Alla luce di quanto emerge dal Rapporto 2025 della Fondazione Aiuto alla Chiesa che Soffre, la libertà religiosa appare non soltanto come un diritto gravemente minacciato in vaste regioni del pianeta, ma come una verità dimenticata anche nelle società che pure se ne dicono custodi. L’Occidente, che ha edificato la propria civiltà sul riconoscimento della coscienza come spazio inviolabile, mostra oggi una crescente reticenza morale: esso esita a denunciare con chiarezza i regimi che reprimono la fede, come se la difesa della libertà religiosa appartenesse ormai a un passato ingombrante, o fosse un privilegio confessionale anziché un fondamento della dignità umana. Questa esitazione non è solo politica, ma, oserei dire, spirituale.

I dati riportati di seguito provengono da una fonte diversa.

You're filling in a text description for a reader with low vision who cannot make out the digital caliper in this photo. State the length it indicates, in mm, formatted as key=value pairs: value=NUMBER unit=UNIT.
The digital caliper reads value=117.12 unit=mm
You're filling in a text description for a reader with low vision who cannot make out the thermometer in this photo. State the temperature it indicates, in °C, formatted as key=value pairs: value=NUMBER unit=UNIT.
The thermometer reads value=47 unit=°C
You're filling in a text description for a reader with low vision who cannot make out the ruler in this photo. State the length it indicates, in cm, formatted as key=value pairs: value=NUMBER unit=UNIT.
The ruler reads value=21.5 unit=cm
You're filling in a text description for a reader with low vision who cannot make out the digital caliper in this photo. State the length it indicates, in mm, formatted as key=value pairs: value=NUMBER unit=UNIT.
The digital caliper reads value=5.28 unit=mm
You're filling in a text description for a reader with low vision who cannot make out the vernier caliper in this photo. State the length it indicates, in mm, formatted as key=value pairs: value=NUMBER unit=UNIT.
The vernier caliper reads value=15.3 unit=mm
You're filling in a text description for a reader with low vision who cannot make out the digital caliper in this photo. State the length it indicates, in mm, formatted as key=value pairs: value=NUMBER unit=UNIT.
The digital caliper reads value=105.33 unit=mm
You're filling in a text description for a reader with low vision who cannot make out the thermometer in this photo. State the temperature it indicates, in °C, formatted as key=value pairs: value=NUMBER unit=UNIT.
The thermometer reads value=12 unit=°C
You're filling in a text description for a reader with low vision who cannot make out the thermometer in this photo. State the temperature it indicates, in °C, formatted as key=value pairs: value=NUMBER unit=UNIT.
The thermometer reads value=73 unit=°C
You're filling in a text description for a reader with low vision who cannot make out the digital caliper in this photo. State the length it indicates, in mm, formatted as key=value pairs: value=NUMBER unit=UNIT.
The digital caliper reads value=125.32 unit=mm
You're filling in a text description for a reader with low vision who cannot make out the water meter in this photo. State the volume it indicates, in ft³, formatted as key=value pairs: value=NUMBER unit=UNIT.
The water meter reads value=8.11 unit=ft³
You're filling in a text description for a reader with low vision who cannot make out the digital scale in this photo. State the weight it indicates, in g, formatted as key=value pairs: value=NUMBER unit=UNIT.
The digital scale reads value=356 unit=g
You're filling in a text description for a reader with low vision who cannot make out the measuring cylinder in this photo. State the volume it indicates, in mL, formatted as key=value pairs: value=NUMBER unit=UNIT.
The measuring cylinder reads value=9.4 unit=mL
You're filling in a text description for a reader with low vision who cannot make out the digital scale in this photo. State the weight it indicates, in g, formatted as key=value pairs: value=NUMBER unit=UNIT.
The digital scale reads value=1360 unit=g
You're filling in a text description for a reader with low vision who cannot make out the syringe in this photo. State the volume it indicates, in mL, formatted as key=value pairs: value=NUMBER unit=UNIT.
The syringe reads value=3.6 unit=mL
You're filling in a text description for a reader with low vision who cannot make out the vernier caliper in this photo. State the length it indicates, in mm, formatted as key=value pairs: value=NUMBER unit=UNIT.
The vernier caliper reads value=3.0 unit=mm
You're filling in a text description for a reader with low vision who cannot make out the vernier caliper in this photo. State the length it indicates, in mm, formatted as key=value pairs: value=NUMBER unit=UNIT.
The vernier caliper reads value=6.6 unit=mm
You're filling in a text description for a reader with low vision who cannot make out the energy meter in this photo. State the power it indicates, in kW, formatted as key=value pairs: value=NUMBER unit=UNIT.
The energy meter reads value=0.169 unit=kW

Le democrazie occidentali, pur proclamandosi laiche e pluraliste, sembrano aver smarrito il senso profondo di quella libertà che le ha generate. Mentre si mobilitano, e talvolta con enfasi, per molte cause di giustizia, appaiono imbarazzate quando la violenza contro la fede proviene da culture o poteri “altri”, quasi temessero di infrangere un fragile equilibrio di tolleranza o di cadere in un anacronismo morale. In questo silenzio, però, si cela un rischio più sottile: quello di relativizzare la libertà stessa, di ridurla a un prodotto culturale occidentale, anziché riconoscerla come esigenza universale dell’umano. Così accade che, mentre milioni di persone nel mondo vengono perseguitate per la loro fede, le società più libere smettono di comprendere che la libertà religiosa è la misura della libertà in quanto tale. Quando essa è negata, ogni altra libertà si svuota; quando è trascurata, la democrazia stessa si indebolisce.

Difendere la libertà religiosa non significa imporre una visione del mondo, ma riaffermare il primato della coscienza contro ogni forma di dominio, politico o ideologico. Il cerchio si chiude dunque dove si era aperto: dinanzi ai numeri del Rapporto, che non sono soltanto statistiche di dolore, ma specchio del nostro stesso disincanto. Forse il compito più urgente per l’Occidente non è soltanto denunciare la persecuzione altrui, ma ricordare a sé stesso il senso sacro della libertà che proclama – e riconoscere, con umiltà e fermezza, che là dove l’uomo non è libero di credere, nessuno è davvero libero di vivere.